Time and details may change my opinion, but there is something narcissistic about the way Snowden has behaved, and there is certainly an element of grandiosity in this whole thing.
And I like Toobin’s cautious reasoning about the tension between knowing and not knowing what the government is up to:
What makes leak cases difficult is that some leaking—some interaction between reporters and sources who have access to classified information—is normal, even indispensable, in a society with a free press. It’s not easy to draw the line between those kinds of healthy encounters and the wholesale, reckless dumping of classified information by the likes of Snowden or Bradley Manning. Indeed, Snowden was so irresponsible in what he gave the Guardian and the Postthat even these institutions thought some of it should not be disseminated to the public. The Postdecided to publish only four of the forty-one slides that Snowden provided. Its exercise of judgment suggests the absence of Snowden’s.

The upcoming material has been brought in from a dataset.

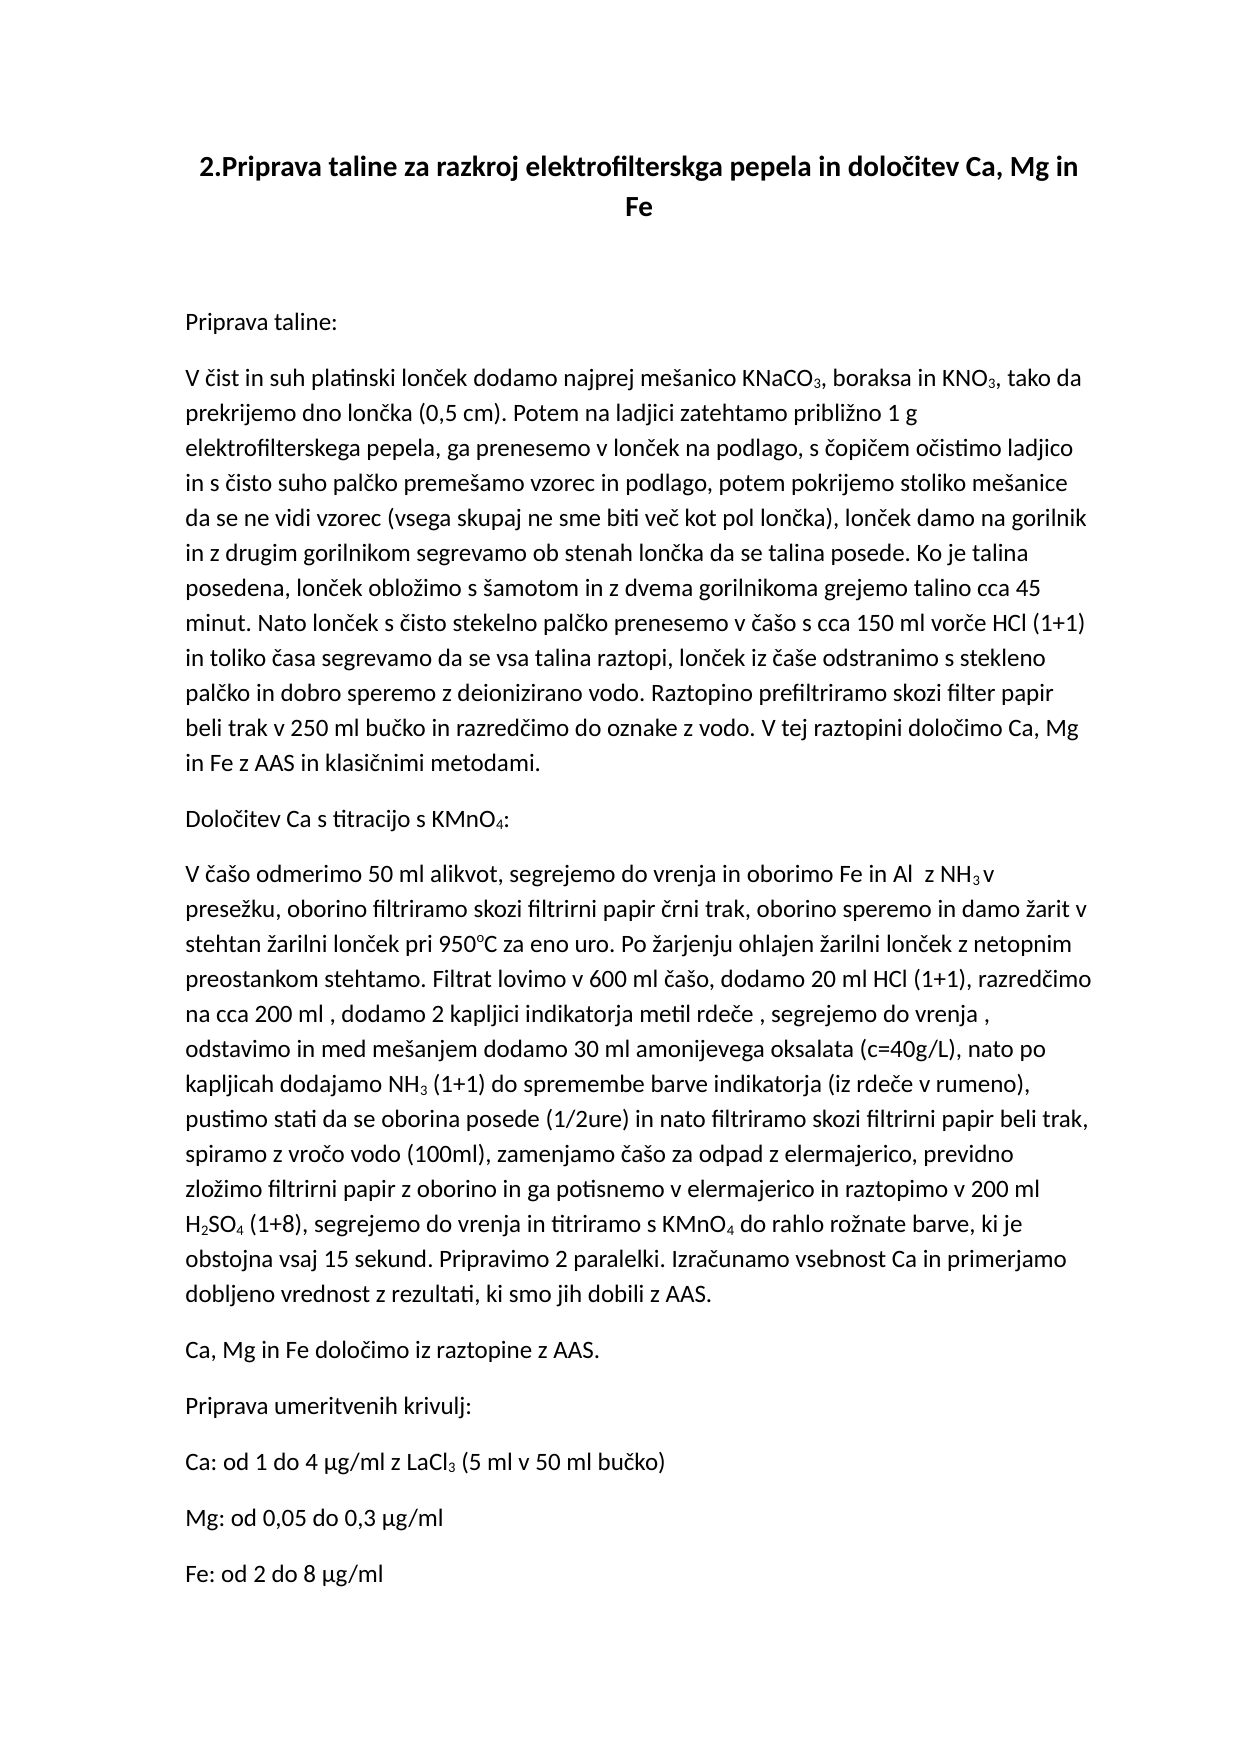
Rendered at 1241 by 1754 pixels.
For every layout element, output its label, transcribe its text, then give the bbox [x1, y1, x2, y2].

I also like the way Toobin concluded his piece:
The American government, and its democracy, are flawed institutions. But our system offers legal options to disgruntled government employees and contractors. They can take advantage of federal whistle-blower laws; they can bring their complaints to Congress; they can try to protest within the institutions where they work. But Snowden did none of this. Instead, in an act that speaks more to his ego than his conscience, he threw the secrets he knew up in the air—and trusted, somehow, that good would come of it. We all now have to hope that he’s right.
This issue has caused me to separate myself from a lot of liberals I greatly respect. It’s not that sometimes Michael Moore and Glenn Beck, or for that matter, myself and Glenn Beck, shouldn’t have intersecting interests. As Americans, we should.
But before all the facts are known, when all we really know right now is that some 29-year-old employee of a private contractor leaked classified information he swore to keep secret, to label Edward Snowden a “hero” is ridiculous.